Strategy & tactics | what & how
Tactics and strategy are easy to confuse. Andy Grove summarizes the difference well:
As you formulate in words what you plan to do, the most abstract and general summary of those actions meaningful to you is your strategy. What you’ll do to implement the strategy is your tactics. (High Output Management)
In other words, the strategy is the what, and the tactics are the how.
Top-level alignment on strategy is critical at a company — the few people in charge need to ensure that they agree on direction of travel. This can often be accomplished through a regularly scheduled leadership meeting. If the leadership team is distributed globally, meeting in-person at an offsite every 6–12 months is also an efficient way to hammer out strategy.
However, the ‘what’ is often easy to align on, and boils down to specific initiatives to either grow (increase basket sizes, expand to new markets, make more product) or reduce costs (lower CAC, reducing fulfillment costs, insource vs outsource decisions). Measurement of the what is critical, and frameworks such as OKRs can help do this.

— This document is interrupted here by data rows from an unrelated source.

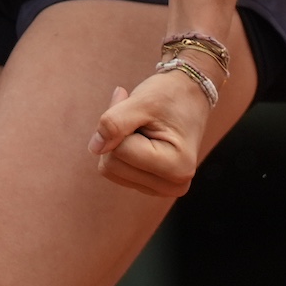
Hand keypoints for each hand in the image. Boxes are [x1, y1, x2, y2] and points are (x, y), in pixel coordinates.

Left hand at [88, 71, 214, 197]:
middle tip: (138, 113)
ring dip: (118, 142)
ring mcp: (161, 189)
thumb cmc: (170, 96)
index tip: (139, 107)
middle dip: (117, 135)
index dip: (120, 125)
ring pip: (111, 170)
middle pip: (113, 166)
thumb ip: (114, 123)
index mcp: (177, 166)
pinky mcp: (150, 186)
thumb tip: (94, 148)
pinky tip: (138, 135)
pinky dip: (121, 150)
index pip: (120, 152)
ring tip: (141, 124)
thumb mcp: (143, 101)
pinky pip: (116, 171)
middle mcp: (172, 186)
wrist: (190, 96)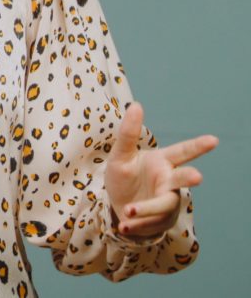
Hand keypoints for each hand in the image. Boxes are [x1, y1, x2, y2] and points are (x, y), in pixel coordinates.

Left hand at [105, 101, 218, 238]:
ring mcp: (166, 201)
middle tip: (197, 176)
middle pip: (181, 179)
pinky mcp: (160, 220)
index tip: (213, 140)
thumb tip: (136, 105)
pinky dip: (135, 224)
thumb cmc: (123, 176)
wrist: (118, 205)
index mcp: (162, 161)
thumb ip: (128, 133)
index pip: (181, 152)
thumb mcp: (120, 155)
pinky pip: (150, 223)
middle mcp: (168, 181)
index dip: (197, 146)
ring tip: (130, 210)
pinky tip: (123, 225)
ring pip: (163, 205)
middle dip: (188, 177)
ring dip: (147, 209)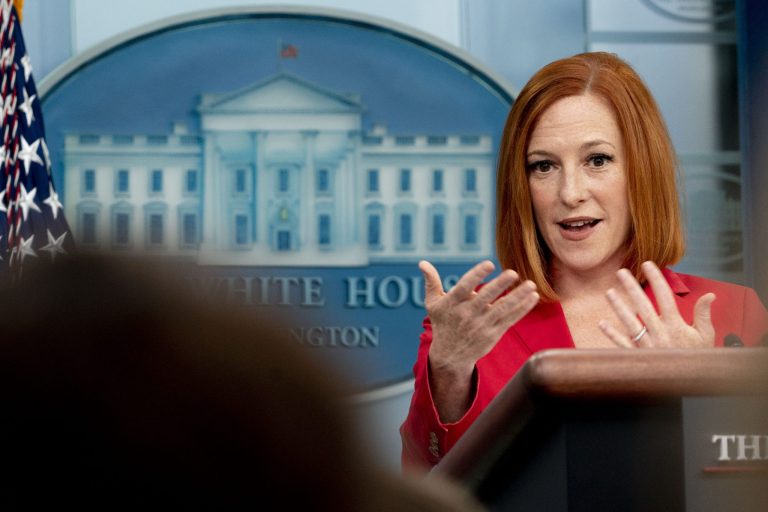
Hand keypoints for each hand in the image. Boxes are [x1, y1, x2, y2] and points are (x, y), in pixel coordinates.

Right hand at [421, 259, 538, 372]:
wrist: (450, 356)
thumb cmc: (442, 324)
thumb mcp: (433, 304)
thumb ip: (431, 282)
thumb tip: (422, 263)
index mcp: (452, 304)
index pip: (464, 287)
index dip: (476, 275)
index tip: (489, 264)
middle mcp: (467, 314)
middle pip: (485, 298)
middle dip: (500, 285)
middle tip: (513, 272)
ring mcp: (481, 325)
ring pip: (502, 309)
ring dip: (518, 297)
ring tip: (531, 284)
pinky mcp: (493, 334)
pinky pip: (510, 319)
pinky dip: (522, 309)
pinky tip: (532, 297)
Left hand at [598, 261, 715, 348]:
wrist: (690, 384)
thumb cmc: (697, 358)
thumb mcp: (705, 336)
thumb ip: (703, 314)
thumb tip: (710, 295)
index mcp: (676, 326)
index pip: (665, 297)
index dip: (656, 279)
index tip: (647, 264)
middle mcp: (660, 334)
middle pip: (643, 307)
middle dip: (632, 288)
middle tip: (621, 272)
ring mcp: (647, 346)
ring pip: (630, 324)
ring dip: (619, 308)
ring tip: (609, 293)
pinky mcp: (639, 357)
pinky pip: (623, 345)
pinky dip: (612, 335)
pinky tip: (601, 323)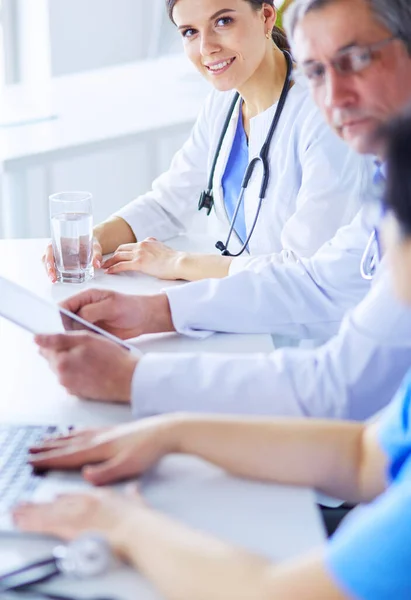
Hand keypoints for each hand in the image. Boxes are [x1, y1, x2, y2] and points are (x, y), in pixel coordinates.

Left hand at [13, 487, 145, 550]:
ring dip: (30, 512)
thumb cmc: (138, 520)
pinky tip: (22, 522)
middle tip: (26, 505)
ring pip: (48, 511)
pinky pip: (45, 524)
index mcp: (100, 494)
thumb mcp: (137, 501)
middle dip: (41, 505)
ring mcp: (76, 513)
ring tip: (17, 512)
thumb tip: (134, 490)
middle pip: (57, 503)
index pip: (76, 495)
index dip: (63, 499)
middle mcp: (84, 501)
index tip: (55, 499)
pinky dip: (31, 522)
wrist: (136, 529)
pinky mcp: (69, 527)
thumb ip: (132, 495)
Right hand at [28, 416, 177, 483]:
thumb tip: (84, 476)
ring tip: (46, 440)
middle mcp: (99, 438)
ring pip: (76, 435)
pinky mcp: (114, 429)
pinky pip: (87, 430)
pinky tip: (75, 432)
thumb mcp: (129, 466)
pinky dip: (75, 432)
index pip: (69, 456)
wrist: (167, 430)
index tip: (33, 461)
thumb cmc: (149, 449)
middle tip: (30, 450)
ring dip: (58, 439)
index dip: (49, 460)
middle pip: (68, 444)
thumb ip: (105, 473)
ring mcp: (106, 432)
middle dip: (48, 448)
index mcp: (100, 448)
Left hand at [35, 331, 138, 402]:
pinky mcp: (79, 394)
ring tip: (94, 359)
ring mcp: (71, 387)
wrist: (130, 380)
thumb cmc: (113, 359)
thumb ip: (58, 338)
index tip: (71, 340)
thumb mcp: (86, 339)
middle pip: (55, 359)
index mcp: (61, 363)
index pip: (46, 348)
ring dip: (74, 362)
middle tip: (87, 348)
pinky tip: (95, 369)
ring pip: (65, 369)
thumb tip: (37, 338)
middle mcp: (62, 378)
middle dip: (66, 352)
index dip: (59, 340)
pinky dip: (81, 372)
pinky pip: (74, 378)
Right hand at [42, 238, 102, 282]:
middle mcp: (57, 248)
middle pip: (46, 258)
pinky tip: (58, 279)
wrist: (92, 243)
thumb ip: (96, 254)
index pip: (50, 249)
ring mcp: (57, 255)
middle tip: (53, 279)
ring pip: (48, 263)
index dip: (49, 259)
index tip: (52, 268)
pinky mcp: (60, 261)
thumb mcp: (95, 247)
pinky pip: (54, 267)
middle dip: (48, 269)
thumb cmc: (91, 242)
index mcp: (62, 240)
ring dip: (50, 272)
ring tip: (55, 280)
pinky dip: (54, 273)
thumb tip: (97, 264)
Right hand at [60, 288, 173, 338]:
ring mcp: (87, 322)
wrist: (145, 318)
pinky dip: (79, 344)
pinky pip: (81, 339)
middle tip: (59, 340)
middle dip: (60, 329)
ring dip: (70, 338)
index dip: (56, 315)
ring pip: (71, 331)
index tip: (52, 326)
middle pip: (64, 319)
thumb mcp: (111, 306)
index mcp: (86, 297)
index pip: (64, 305)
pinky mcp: (93, 333)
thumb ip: (92, 311)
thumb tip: (77, 318)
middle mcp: (84, 309)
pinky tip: (79, 350)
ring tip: (68, 346)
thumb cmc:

However, the ‘how’ can be much harder to align on. In a startup environment without a well-oiled business model, there are always various ways of pursuing the same strategy. But not all methods have the same likelihood of success or the same cost & resourcing requirements, and as initiatives unfold information asymmetry means tradeoffs on the how are constantly being made. It may turn out that the strategy that was agreed initially looks very different as it makes its way through implementation — or was misunderstood even to begin with.
So, make sure you regularly put in the extra effort — after the offsite or the weekly management meeting — to ensure there’s alignment not just on what to do, but how to do it.